Bringt Frauen das Lohntransparenz­gesetz etwas?

Lohntransparenzgesetz

Seit Anfang Januar ist das umstrittene Lohntransparenzgesetz in Kraft, das für eine gerechtere Entlohnung von Frauen sorgen soll. Von nun an ist es möglich, bei seinem Arbeitgeber zu erfragen, wie viel die männlichen Kollegen verdienen. Auf diese Weise sollen eventuelle Ungerechtigkeiten aufgedeckt werden. Doch werden Frauen wirklich vom Lohntransparenzgesetz profitieren und höhere Gehälter einfordern können?

Dann weiß ich bald, was mein Kollege verdient!?

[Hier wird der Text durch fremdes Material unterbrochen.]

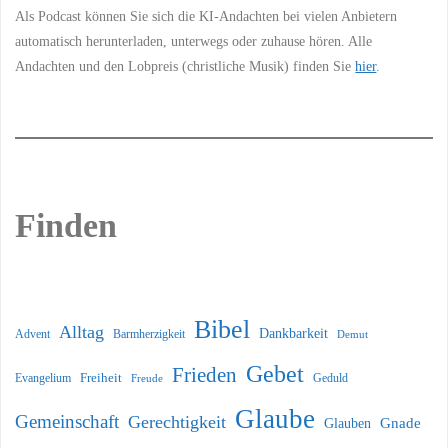
Als Podcast können Sie sich die KI-Andachten bei vielen Anbietern
automatisch herunterladen, unterwegs oder zuhause hören. Alle
Andachten und den Lobpreis (christliche Musik) finden Sie
hier
.
Finden
Bibel
Alltag
Dankbarkeit
Barmherzigkeit
Advent
Demut
Gebet
Frieden
Freiheit
Evangelium
Geduld
Freude
Glaube
Gemeinschaft
Gerechtigkeit
Glauben
Gnade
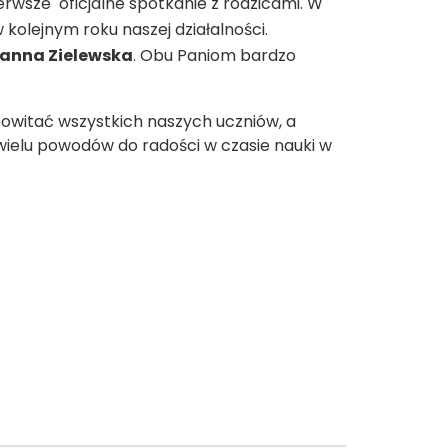
ierwsze oficjalne spotkanie z rodzicami. W
 kolejnym roku naszej działalności.
anna Zielewska
. Obu Paniom bardzo
powitać wszystkich naszych uczniów, a
wielu powodów do radości w czasie nauki w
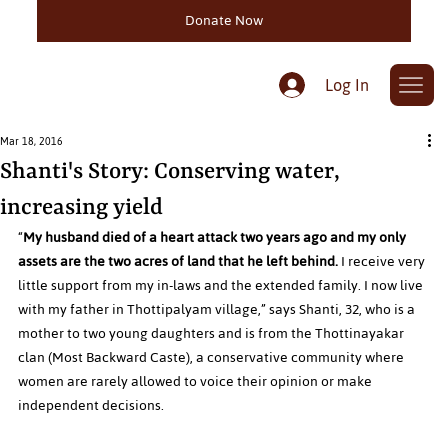
Donate Now
Log In
Mar 18, 2016
Shanti's Story: Conserving water,
increasing yield
“
My husband died of a heart attack two years ago and my only 
assets are the two acres of land that he left behind. 
I receive very 
little support from my in-laws and the extended family. I now live 
with my father in Thottipalyam village,” says Shanti, 32, who is a 
mother to two young daughters and is from the Thottinayakar 
clan (Most Backward Caste), a conservative community where 
women are rarely allowed to voice their opinion or make 
independent decisions. 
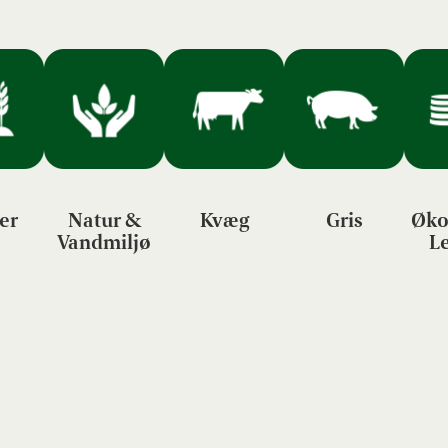
er
Natur &
Kvæg
Gris
Øko
Vandmiljø
L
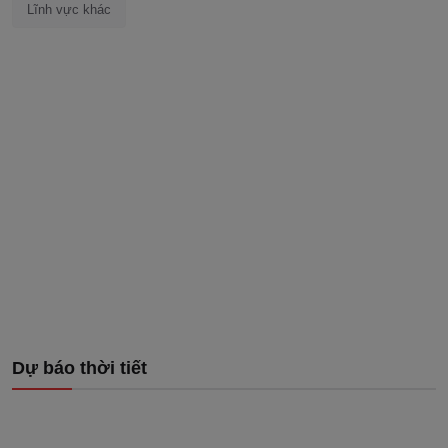
Lĩnh vực khác
Dự báo thời tiết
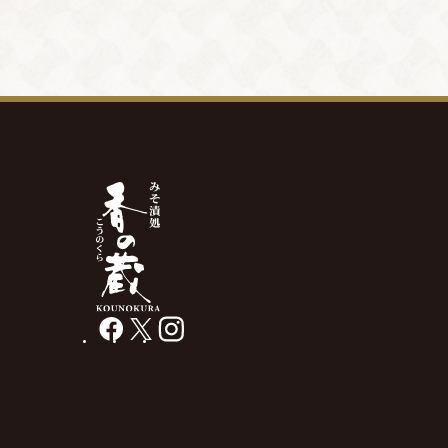
facebook
X
instagram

Frauen sind in Deutschland in den meisten Bereichen gleichberechtigt. Eine Umfrage des Bundesministeriums hat jedoch ergeben, dass die unterschiedliche Bezahlung von Männern und Frauen für gleiche Tätigkeiten als größte Hürde zur wirklichen Gleichstellung angesehen wird. Das lang diskutierte Lohntransparenzgesetz soll dies nun ändern. Bisher konnten Frauen nämlich nur darüber spekulieren, ob ihre männlichen Kollegen wirklich mehr für vergleichbare Tätigkeiten verdienen.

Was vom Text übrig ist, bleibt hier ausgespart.